THE US has been asked by several trading partners to 'Open up its port services to international competition, a longstanding request given more significance by the dispute over the takeover of P&O by Dubai Ports World.
The request, made in the World Trade Organisation Doha round of global trade negotiations, stands almost chance of success. The proposal is not new, and the US has already ruled out liberalising any port services in the Doha round. But it underlines the sensitivity that even rich nations can have to liberalising service industries, which often leads to foreign companies buying up domestic providers.
The request was made collectively by a group of large trading partners including the European 'Union, Japan and China recently. Such "plurilateral" requests, some of which have been seen by the FT, generally involve groups of rich countries -- usually including the EU, the US and Japan -- asking emerging market nations such as Brazil, India, Malaysia and Indonesia for access to domestic service markets such as financial services, telecoms, energy and IT.
But in maritime services, the US is one of the countries on the receiving end.
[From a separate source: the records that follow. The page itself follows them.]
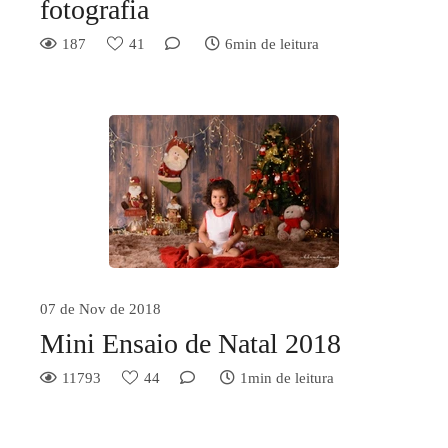
fotografia
187
41
6min de leitura
07 de Nov de 2018
Mini Ensaio de Natal 2018
11793
44
1min de leitura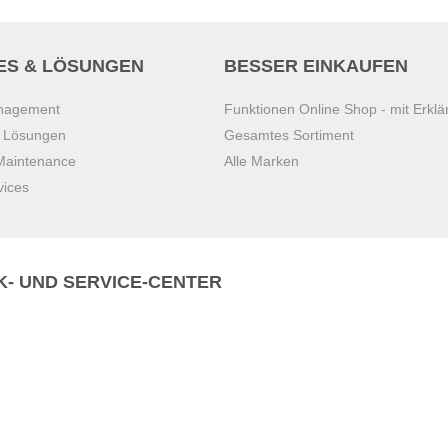
ES & LÖSUNGEN
BESSER EINKAUFEN
anagement
Funktionen Online Shop - mit Erklä
s Lösungen
Gesamtes Sortiment
 Maintenance
Alle Marken
vices
K- UND SERVICE-CENTER
Zentrale)
T
+43 7221 223
Gebirge
E
office.pasching@dexis.at
Hörschinger Straße 39
an der Ybbs
4061 Pasching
The request by 13 WTO members asks it to liberalise "auxiliary services", which include operating ports.
The US has long been protective of its shipping and other maritime companies: the Jones Act, a longstanding piece of legislation, stipulates that all merchandise shipped between two US ports must be carried in a vessel built, owned and crewed by Americans.
"The United States is not offering any commitments in the WTO services negotiations involving maritime services that involve port activities," said a spokeswoman for Rob Portman, US trade representative. "Nothing in the services negotiations will impact the US ability to protect our national security interests."
The EU emphasised it had asked the US to liberalise ports several times before, and the timing of this request during the P&O takeover battle was a "pure coincidence", "We and the many other parties to this request remain hopeful that the US will consider new access in this sector," said a Commission official. "It remains their prerogative, of course, to refuse it."
The service sector talks are one of the three main parts of the Doha negotiations, along with industrial goods and agriculture. The EU wants new access to emerging markets' service industries in return for cutting farm tariffs and subsidies.
As mooted during a ministerial meeting in January, trade ministers from the "group of six" leading nations -- the US, the EU, India, Brazil, Japan and Australia -- met recently in London to try to make progress in the negotiations. The talks focused on trade in industrial goods and agriculture.